Bin habe ich den Abschnitt beendet und das anfängliche Lachen über Marret bleibt mir nun im Halse stecken.
Ich fühle mich eigentümlich berührt von diesen Geschichten, von diesen Personen. Ich erkenne Teile aus meiner Kindheit (ich lebte in einem 600 Seelen Dorf), ich kann die Biografien nachempfinden, weil die Autorin in der Lage ist, tiefe Gefühle nachvollziehbar zu formulieren. In Bildern? Mit Metaphern? Ich weiß nicht, wie ich es beschreiben kann. Aber sie trifft den Kern.
Egal ob Ingwers Liebe zum Land
[zitat]Er hing an diesem rohem, abgewetzten Land, wie man an einem abgeliebten Stofftier hing,...[/zitat]
Oder die Charakterisierung von Marret:
[zitat]Marret war wie etwas Flüchtiges, Verwehtes, das ständig seine Form veränderte,...[/zitat]
Wie sie dann verführt wurde:
[zitat]Es war nichts Weltbewegendes, nur eine kleine, uralte Geschichte, aber Marret kannte sie noch nicht[/zitat]
Da hat einer der Landvermesser die unschuldige verdreihte Marret ausgenutzt. Wie unglücklich war sie, dass sie zweimal in die Tiefe sprang, um das loszuwerden, was nicht weggeht... Furchtbar. Und niemand da zum Reden.
Das von
@Leseglück erwähnte Zitat zur dementen Ella: wie treffend ist das! Ich erlebe die Krankheit gerade im nächsten Umfeld: man kann es nicht schöner ausdrücken: wie in fließenden Gewässern unterwegs, durch Raum und Zeit...
Ingwer, der Enkel, für den die Großeltern aber eigentlich Eltern waren. Wie Hansen die Gefühle beschreibt, die ihn umtreiben, so dass er ein Sabbatjahr nimmt, um für die sterblichen alten Leute da zu sein...
Im Gegensatz dazu die bröckelnde Beziehung mit Ragnhild in Kiel, die kalte Unterströmung, die etwas auseinandertreibt.

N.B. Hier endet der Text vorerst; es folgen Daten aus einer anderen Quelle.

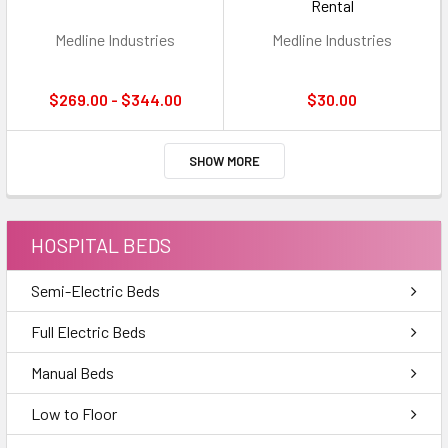
Rental
Medline Industries
Medline Industries
$269.00 - $344.00
$30.00
SHOW MORE
HOSPITAL BEDS
Semi-Electric Beds
Full Electric Beds
Manual Beds
Low to Floor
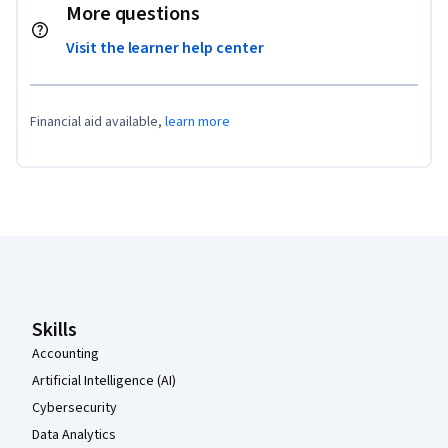
More questions
Visit the learner help center
Financial aid available,
learn more
Coursera Footer
Skills
Accounting
Artificial Intelligence (AI)
Cybersecurity
Data Analytics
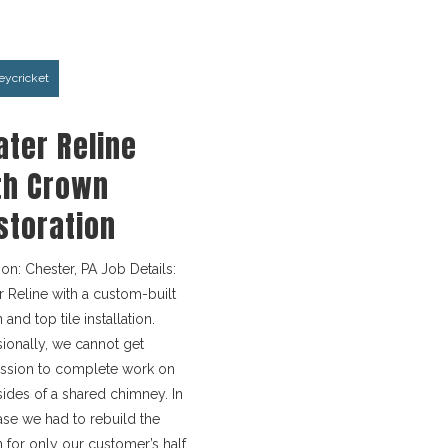
ycricket
ater Reline
th Crown
storation
ion: Chester, PA Job Details:
r Reline with a custom-built
and top tile installation.
ionally, we cannot get
ssion to complete work on
sides of a shared chimney. In
case we had to rebuild the
 for only our customer’s half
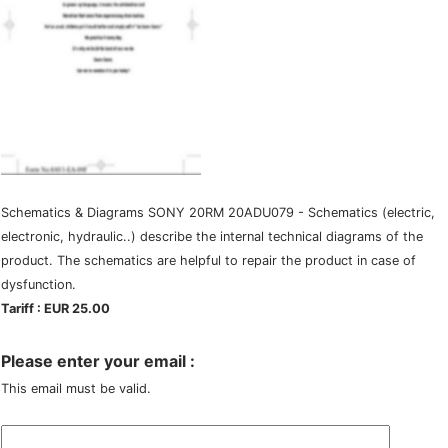
Schematics & Diagrams SONY 20RM 20ADU079 - Schematics (electric,
electronic, hydraulic..) describe the internal technical diagrams of the
product. The schematics are helpful to repair the product in case of
dysfunction.
Tariff : EUR 25.00
Please enter your email :
This email must be valid.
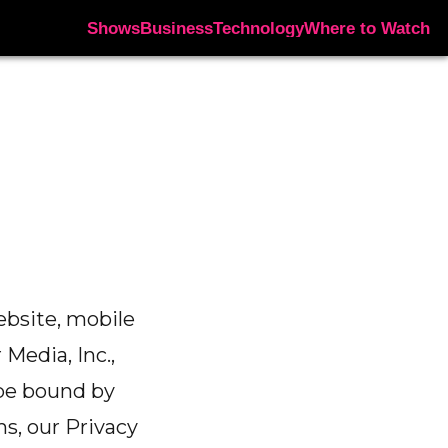
Shows
Business
Technology
Where to Watch
ebsite, mobile
 Media, Inc.,
o be bound by
s, our Privacy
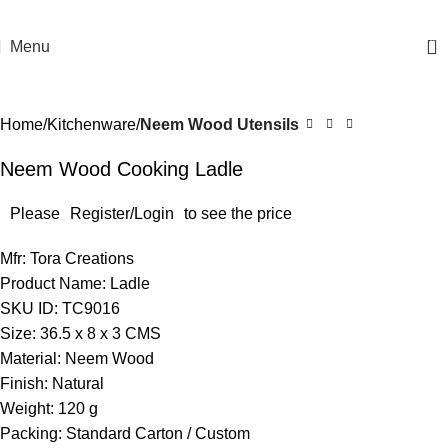
0
Menu
Home
Kitchenware
Neem Wood Utensils
Neem Wood Cooking Ladle
Please
Register/Login
to see the price
Mfr: Tora Creations
Product Name: Ladle
SKU ID: TC9016
Size: 36.5 x 8 x 3 CMS
Material: Neem Wood
Finish: Natural
Weight: 120 g
Packing: Standard Carton / Custom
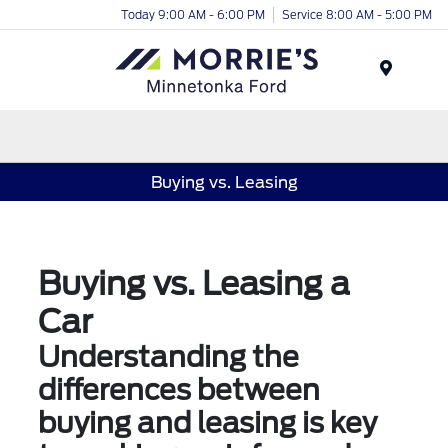
Today 9:00 AM - 6:00 PM
Service 8:00 AM - 5:00 PM
Menu
Buying vs. Leasing
Buying vs. Leasing a
Car
Understanding the
differences between
buying and leasing is key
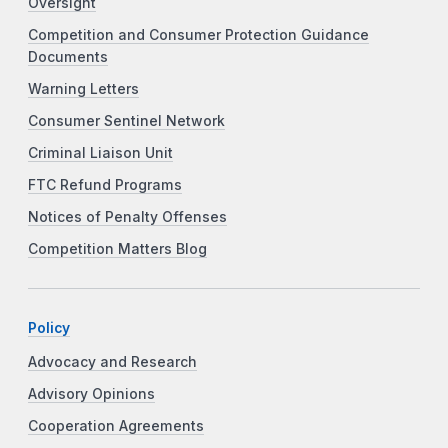
Oversight
Competition and Consumer Protection Guidance
Documents
Warning Letters
Consumer Sentinel Network
Criminal Liaison Unit
FTC Refund Programs
Notices of Penalty Offenses
Competition Matters Blog
Policy
Advocacy and Research
Advisory Opinions
Cooperation Agreements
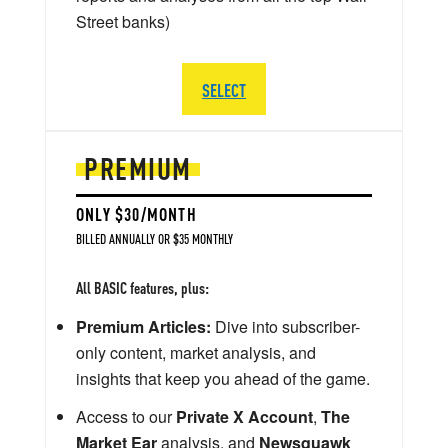
Street banks)
SELECT
PREMIUM
ONLY $30/MONTH
BILLED ANNUALLY OR $35 MONTHLY
All BASIC features, plus:
Premium Articles:
Dive into subscriber-
only content, market analysis, and
insights that keep you ahead of the game.
Access to our
Private X Account
,
The
Market Ear
analysis, and
Newsquawk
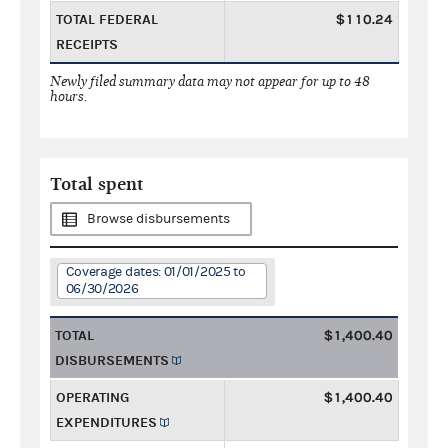
TOTAL FEDERAL
$110.24
RECEIPTS
Newly filed summary data may not appear for up to 48
hours.
Total spent
Browse disbursements
Coverage dates: 01/01/2025 to
06/30/2026
TOTAL
$1,400.40
DISBURSEMENTS
OPERATING
$1,400.40
EXPENDITURES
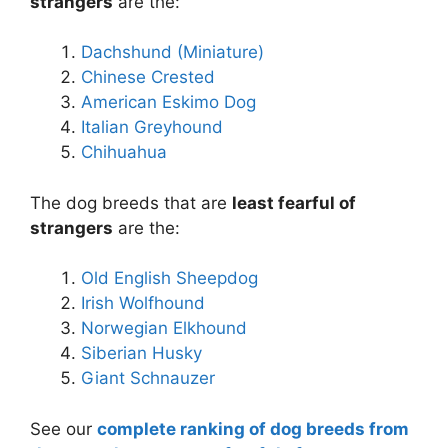
strangers
are the:
Dachshund (Miniature)
Chinese Crested
American Eskimo Dog
Italian Greyhound
Chihuahua
The dog breeds that are
least fearful of
strangers
are the:
Old English Sheepdog
Irish Wolfhound
Norwegian Elkhound
Siberian Husky
Giant Schnauzer
See our
complete ranking of dog breeds from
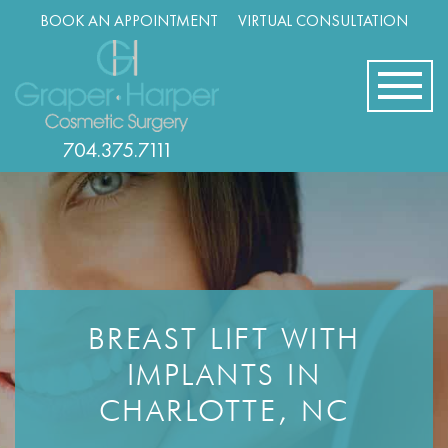
Skip
BOOK AN APPOINTMENT
VIRTUAL CONSULTATION
navigation
704.375.7111
BREAST LIFT WITH
IMPLANTS IN
CHARLOTTE, NC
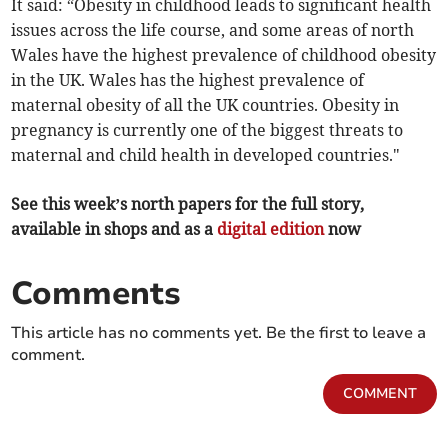
It said: “Obesity in childhood leads to significant health
issues across the life course, and some areas of north
Wales have the highest prevalence of childhood obesity
in the UK. Wales has the highest prevalence of
maternal obesity of all the UK countries. Obesity in
pregnancy is currently one of the biggest threats to
maternal and child health in developed countries."
See this week’s north papers for the full story,
available in shops and as a
digital edition
now
Comments
This article has no comments yet. Be the first to leave a
comment.
COMMENT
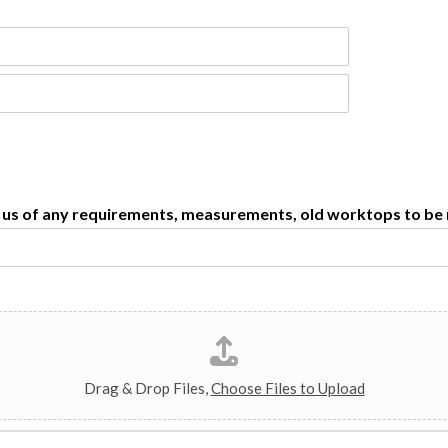
se us of any requirements, measurements, old worktops to b
Drag & Drop Files,
Choose Files to Upload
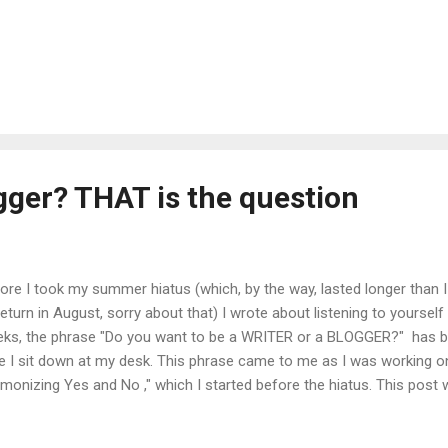
gger? THAT is the question
ore I took my summer hiatus (which, by the way, lasted longer than 
return in August, sorry about that) I wrote about listening to yoursel
ks, the phrase "Do you want to be a WRITER or a BLOGGER?" has be
e I sit down at my desk. This phrase came to me as I was working o
monizing Yes and No ," which I started before the hiatus. This post 
 listening to yourself theme, specifically addressing the difficulties i
ing NO in specific situations. But what keeps coming up for me as I t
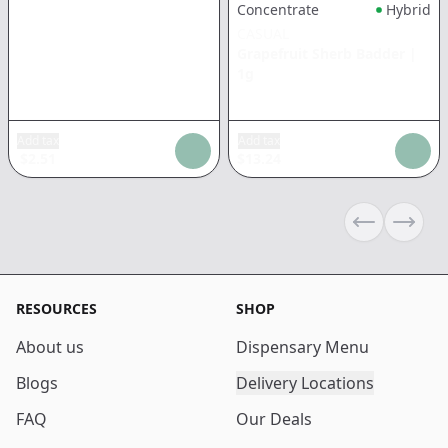
Concentrate
Hybrid
CASUAL
Grapefruit Sherb Badder
|
1g
Add tax
Add tax
$
2.51
$
13.24
Previous sli
Next s
RESOURCES
SHOP
About us
Dispensary Menu
Blogs
Delivery Locations
FAQ
Our Deals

Lehrer Steensen: auf den ersten Blick ein harter Knochen, auf den zweiten auch sentimental, ehrlich (er schlägt nur mit der Hand, heult manchmal selbst mit), er überreicht jedem Kind zum Abschied ein Bild mit Widmung und Brief. Er versucht es gut zu machen, er schont sich selbst nicht. Die Zeiten waren damals so.
Das Kapitel um die Kuckuckskinder, es klingt lustig, ist aber furchtbar ernst. Das Schicksal vieler Kriegsheimkehrer...
[zitat]Scheinbar konnte man beschließen, etwas nicht zu wissen, umd dann wusste man es wirklich nicht[/zitat]
Ich bin begeistert von diesem Buch, dieser Ausdrucksstärke!
Ich werde nicht hindurchfliegen können. Da steckt so viel Lebensweisheit drin, so viel Geschichten, die mir nahe gehen. So nahe, wie mir selten ein Buch geht. Da muss ich sinnieren, es setzen lassen. Toll!